6 Ah! How great a dignity! He vouch-safed “to be called their God.” What do you say? He is called the God of the earth, and the God of Heaven, and have you set it down as a great thing that “He is not ashamed to be called their God”? Great and truly great this is, and a proof of exceeding blessedness. How? Because He is called God of earth and of heaven as also of the Gentiles: in that He created and formed them: but [God] of those holy men, not in this sense, but as some true friend.
And I will make it plain to you by an example; as in the case of [slaves] in large households, when any of those placed over the household are very highly esteemed, and manage everything themselves, and can use great freedom towards their masters, the Master is called after them, and one may find many so called. But what do I say? As we might say the God, not of the Gentiles but of the world, so we might say “the God of Abraham.” But you do not know how great a dignity this is, because we do not attain to it. For as now He is called the Lord of all Christians, and yet the name goes beyond our deserts: consider the greatness if He were called the God of one [person]! He who is called the God of the whole world is “not ashamed to be called” the God of three men: and with good reason: for the saints would turn the scale, I do not say against the world but against ten thousand such. “For one man who does the will of the Lord, is better than ten thousand transgressors.”

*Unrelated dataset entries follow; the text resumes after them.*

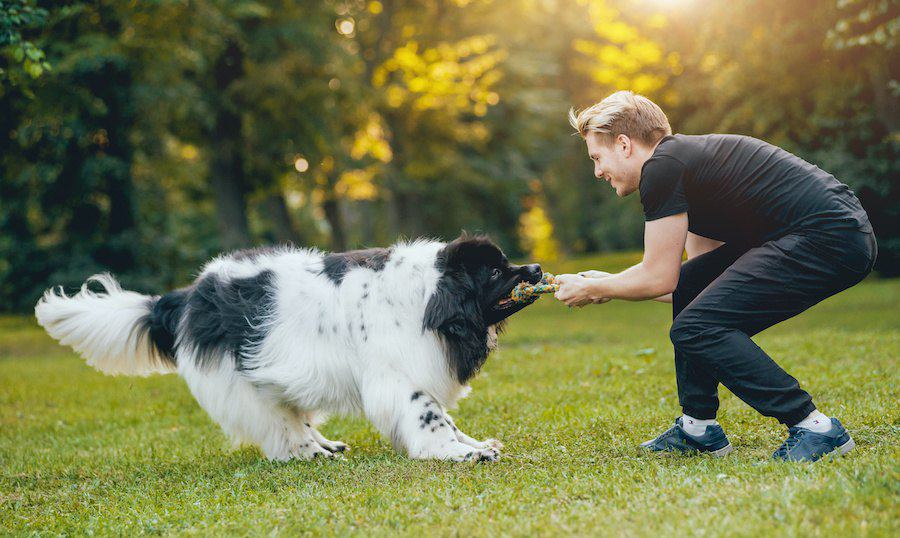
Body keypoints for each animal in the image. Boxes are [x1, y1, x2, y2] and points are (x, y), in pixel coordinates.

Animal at [33, 234, 540, 460]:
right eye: (495, 272)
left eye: (506, 261)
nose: (535, 268)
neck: (430, 294)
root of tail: (187, 296)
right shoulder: (398, 377)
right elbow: (430, 417)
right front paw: (458, 453)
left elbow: (446, 419)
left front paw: (472, 443)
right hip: (241, 382)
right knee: (279, 427)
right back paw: (309, 453)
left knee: (293, 414)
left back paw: (325, 444)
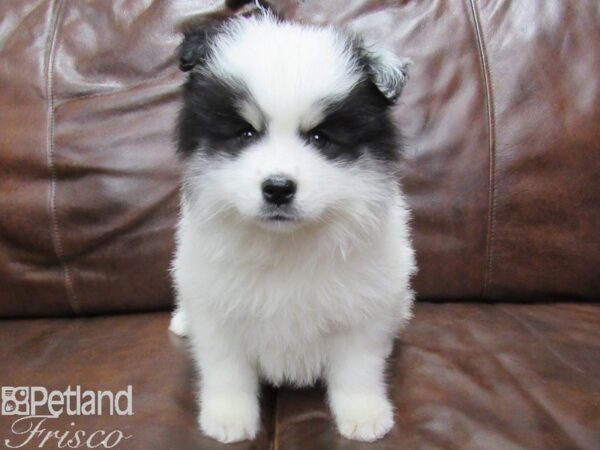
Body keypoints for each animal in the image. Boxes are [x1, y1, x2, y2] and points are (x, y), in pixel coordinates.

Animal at [170, 10, 418, 442]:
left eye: (320, 137)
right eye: (245, 132)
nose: (278, 188)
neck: (286, 244)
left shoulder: (361, 311)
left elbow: (357, 370)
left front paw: (364, 414)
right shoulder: (217, 309)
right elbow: (226, 370)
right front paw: (229, 418)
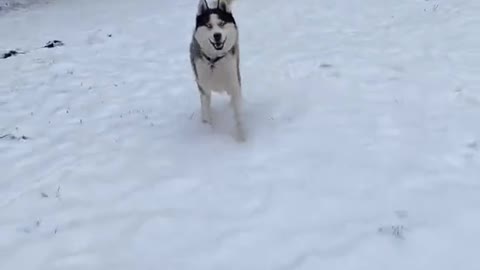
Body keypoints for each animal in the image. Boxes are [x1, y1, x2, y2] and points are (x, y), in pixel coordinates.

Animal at [189, 0, 246, 141]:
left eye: (221, 23)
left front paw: (242, 138)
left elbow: (238, 116)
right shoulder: (204, 89)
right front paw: (208, 133)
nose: (217, 35)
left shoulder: (234, 84)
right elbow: (206, 114)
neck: (215, 61)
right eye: (209, 25)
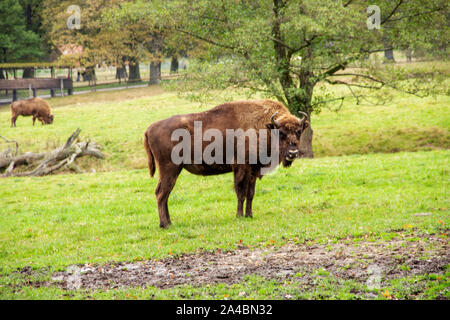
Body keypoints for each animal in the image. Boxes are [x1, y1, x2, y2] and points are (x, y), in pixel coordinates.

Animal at [144, 99, 310, 228]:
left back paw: (168, 223)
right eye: (281, 133)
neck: (265, 126)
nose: (293, 153)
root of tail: (149, 129)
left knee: (164, 194)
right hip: (169, 169)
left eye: (298, 131)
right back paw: (165, 224)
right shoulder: (241, 168)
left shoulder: (254, 170)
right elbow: (241, 192)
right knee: (161, 194)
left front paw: (249, 215)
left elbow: (250, 194)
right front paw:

Now that they called themselves “strangers” in this sense is manifest. But supposing that they said they were “strangers” on account of the strange land, why did David also [call himself a stranger]? Was not he a king? Was not he a prophet? Did he not spend his life in his own country? Why then does he say, “I am a stranger and a sojourner”? How are you a stranger? “As” (he says) “all my fathers were.” Do you see that they too were strangers? We have a country, he means, but not really our country. But how art you yourself a stranger? As to the earth. Therefore they also [were strangers] in respect of the earth: For “as they were,” he says, so also am I; and as he, so they too.